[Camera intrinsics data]
━━━━━━━━━━━━━━━━━━━━━━━━━━━━━━

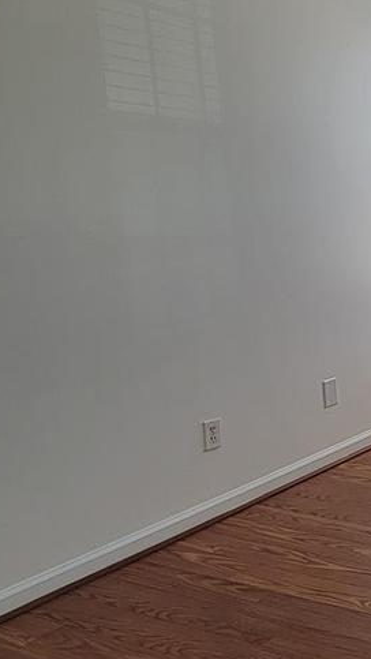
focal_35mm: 45
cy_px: 302
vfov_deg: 45.4
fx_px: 786
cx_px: 707
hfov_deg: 18.8
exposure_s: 1/120
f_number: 2.2
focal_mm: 2.2
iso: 50
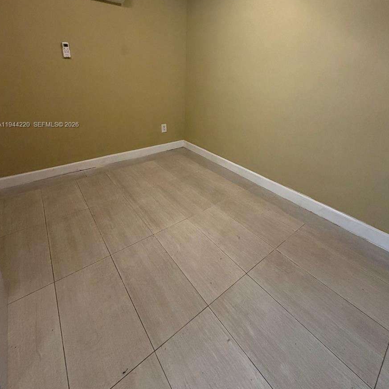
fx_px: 216
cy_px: 125
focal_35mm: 17
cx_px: 197
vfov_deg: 80.8
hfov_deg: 84.0
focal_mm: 2.22
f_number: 2.2
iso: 200
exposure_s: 1/60
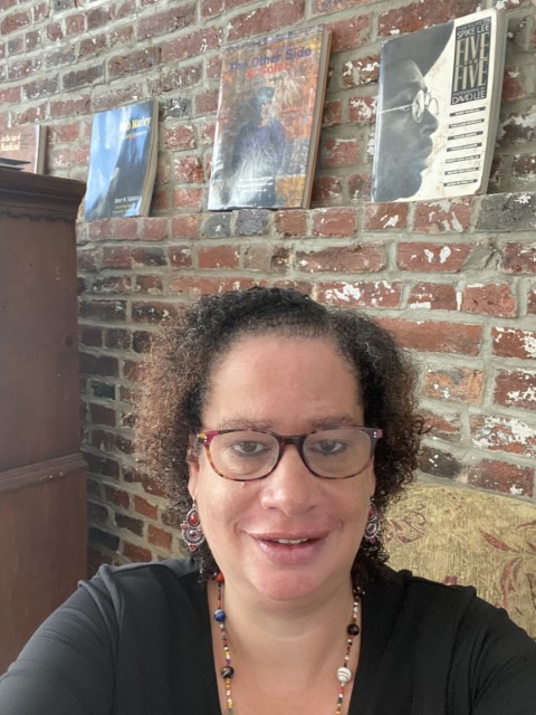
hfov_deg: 46.8
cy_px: 358
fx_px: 619
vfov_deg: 60.0
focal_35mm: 30
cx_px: 268
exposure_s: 1/60
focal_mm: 2.71
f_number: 2.2
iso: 200
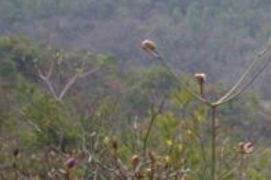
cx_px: 671
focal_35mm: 200
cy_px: 60
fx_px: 1504
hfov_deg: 9.1
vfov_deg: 6.9
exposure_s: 1/200
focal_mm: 6.2
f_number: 5.6
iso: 100
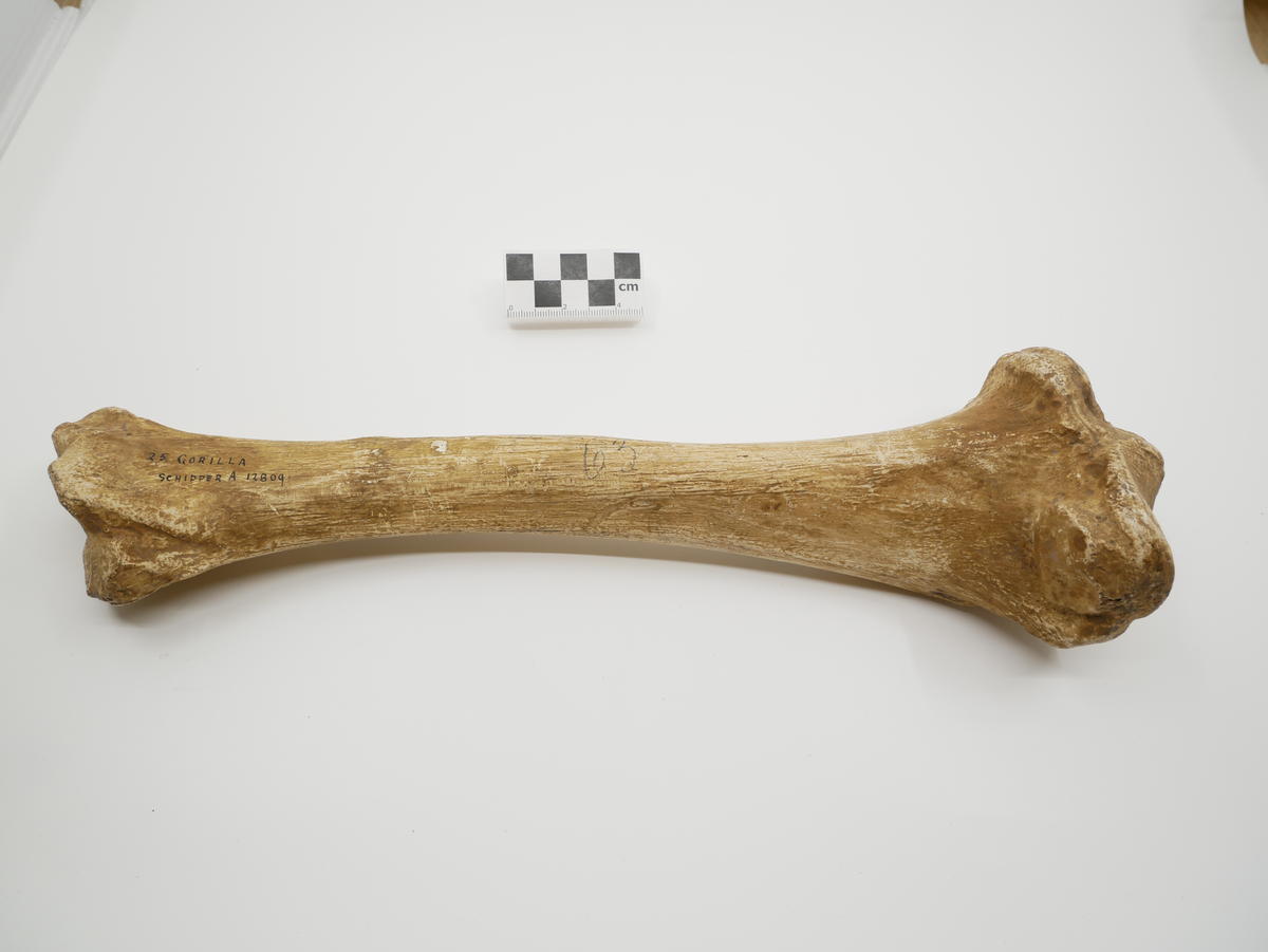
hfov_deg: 67.3
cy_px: 476
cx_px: 634
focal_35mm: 26
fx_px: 953
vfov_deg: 53.1
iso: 200
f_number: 7.1
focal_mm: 13
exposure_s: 1/40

━━━━━━━━━━━━━━━━━━━━━━━━━━━━━━

**Work order:**
Do not include pictures. Copy only the lines running from the line with "exposure_s: 1/200" through the last line of the records, exactly as they appear.

**Task response:**
exposure_s: 1/200
focal_mm: 6.2
f_number: 5.6
iso: 100
hfov_deg: 67.3
cy_px: 476
cx_px: 634
focal_35mm: 26
fx_px: 953
vfov_deg: 53.1
iso: 200
f_number: 7.1
focal_mm: 13
exposure_s: 1/40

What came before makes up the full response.